What I Learned Writing for a CEO
Two LinkedIn posts. 40,000 impressions each.
Comments, likes and reposts from the UK AI Safety Institute, the European Commission's AI Office, IBM researchers, policy scholars from Stanford and Harvard.
I wrote both of them.
I ran the thought leadership operation for Kush Wadhwa, founder of Trilateral Research, a Responsible AI company. My task was to position him as a voice in responsible AI. In practice, that meant I owned the research, the angles, and the full drafts. Kush shaped the conclusions (pushing back on framing, asking "how will a CTO actually interpret this?"), and handled line edits.
Here's what that taught me.
How the Best Post Came Together
It's easier to talk about problems people are already experiencing, than to get them invested in something new.
The AI governance post started with my own confusion. I was trying to parse sources from different sectors—regulators, researchers, vendors—and kept hitting the same problem.
Everyone used different terms for the same concepts. "Explainability" to the engineers, "transparency" to legal, "interpretability" to the regulators.
Before drafting any thought leadership posts, I made it a habit to browse the latest research, specifically the latest Arxiv posts.
When I came across the IBM AI Risk Atlas, I saw it mapped the whole terminology problem I had been struggling with. My angle was born: AI governance doesn't have a technology problem. It has a language problem.
Kush pushed on the conclusion. My first draft was too academic. He asked what a CEO reading this at 7am would actually do with it. We landed on: "We can't fix AI governance's language problem, but we can start by getting our own teams speaking the same language first."
The post hit 487 reactions and 60 reposts. But what mattered more was who engaged—PhDs, IBM researchers, policy experts, CTOs. The exact audience we wanted to remember the name "Kush Wadhwa".
What Made It Work
Both viral posts followed the same structure: counterintuitive hook, research tie-in, numbered takeaways, natural company connection, actionable close.
But structure wasn't the differentiator.
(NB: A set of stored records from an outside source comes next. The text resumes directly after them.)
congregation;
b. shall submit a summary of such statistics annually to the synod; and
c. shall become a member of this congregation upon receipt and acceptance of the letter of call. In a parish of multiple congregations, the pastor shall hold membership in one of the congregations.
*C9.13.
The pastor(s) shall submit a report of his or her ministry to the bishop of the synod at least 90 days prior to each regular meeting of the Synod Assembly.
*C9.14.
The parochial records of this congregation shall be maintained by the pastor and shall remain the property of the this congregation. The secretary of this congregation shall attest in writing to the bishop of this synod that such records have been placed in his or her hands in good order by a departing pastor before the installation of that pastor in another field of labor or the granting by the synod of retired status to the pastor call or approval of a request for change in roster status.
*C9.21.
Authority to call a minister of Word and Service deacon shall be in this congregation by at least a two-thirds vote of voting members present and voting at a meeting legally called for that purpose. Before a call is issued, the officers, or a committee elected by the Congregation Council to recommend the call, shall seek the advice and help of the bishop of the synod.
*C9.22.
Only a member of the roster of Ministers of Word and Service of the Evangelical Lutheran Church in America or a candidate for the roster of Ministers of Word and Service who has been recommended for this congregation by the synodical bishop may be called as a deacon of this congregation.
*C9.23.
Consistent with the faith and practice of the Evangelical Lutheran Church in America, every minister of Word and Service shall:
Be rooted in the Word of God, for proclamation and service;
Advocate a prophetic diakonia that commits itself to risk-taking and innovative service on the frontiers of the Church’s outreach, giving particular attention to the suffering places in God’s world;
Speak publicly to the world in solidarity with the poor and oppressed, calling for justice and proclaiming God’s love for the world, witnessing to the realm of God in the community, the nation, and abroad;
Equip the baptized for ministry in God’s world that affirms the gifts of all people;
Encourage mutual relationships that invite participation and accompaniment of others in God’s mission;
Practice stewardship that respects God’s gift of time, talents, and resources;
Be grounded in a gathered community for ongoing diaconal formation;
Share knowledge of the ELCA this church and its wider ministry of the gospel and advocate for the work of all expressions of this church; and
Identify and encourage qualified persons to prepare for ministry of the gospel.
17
Research was.
Most LinkedIn content is opinion. These posts had something else: academic papers and recent studies most people hadn't seen. For the AI governance post, I pulled from the IBM AI Risk Atlas and regulatory research on terminology gaps. For a post reframing MIT's "95% of AI projects show no ROI" statistic, I dug into the Productivity J-curve and the Solow Paradox.
This took time—half a day to a full day per post, mostly research. But it's what made the content accessible. Anyone could engage, not just specialists. That was the difference between these posts and the ones that didn't break through.
The Constraint That Shaped Everything
Trilateral works across public and private sectors. That meant I couldn't call out specific companies or individuals, even when it would've made for a sharper hook. The content had to be edgy enough to stop the scroll, but appropriate enough that a government client wouldn't flinch.
That tension actually helped. It forced me toward structural arguments instead of hot takes. "AI governance has a language problem" works because it names a system-level issue, not a villain.
The Non-Obvious Lesson
Here's what I'd tell anyone ghostwriting for an executive: define the relationship before you start writing.
It's easy to define logistics—what do you send, when do you send it. But the creative latitude—what to do if you disagree on a take or headline—is much more fraught. If you know a headline performs better than their suggested revision, can you say so? Do you have standing to push back?
Executives are equipped with intuition. I know Kush's edits made my work sharper. But sitting in the ambiguity of not knowing who has the final say on the headline builds friction that compounds over time. When you own the strategy, you need space to execute it. Clarify that upfront.
What I'd Do Differently
The two successful posts ran back-to-back. LinkedIn's algorithm rewarded that consistency. After the first hit, the second had tailwind.
Looking back, I should have protected that momentum more aggressively. Kush's LinkedIn had become something with real pull—an audience that showed up for a certain type of post. Same voice, same structure, same quality, same rhythm. When those conditions shift, the algorithm notices before you do.
The framework worked. The challenge is keeping everything else from getting in its way.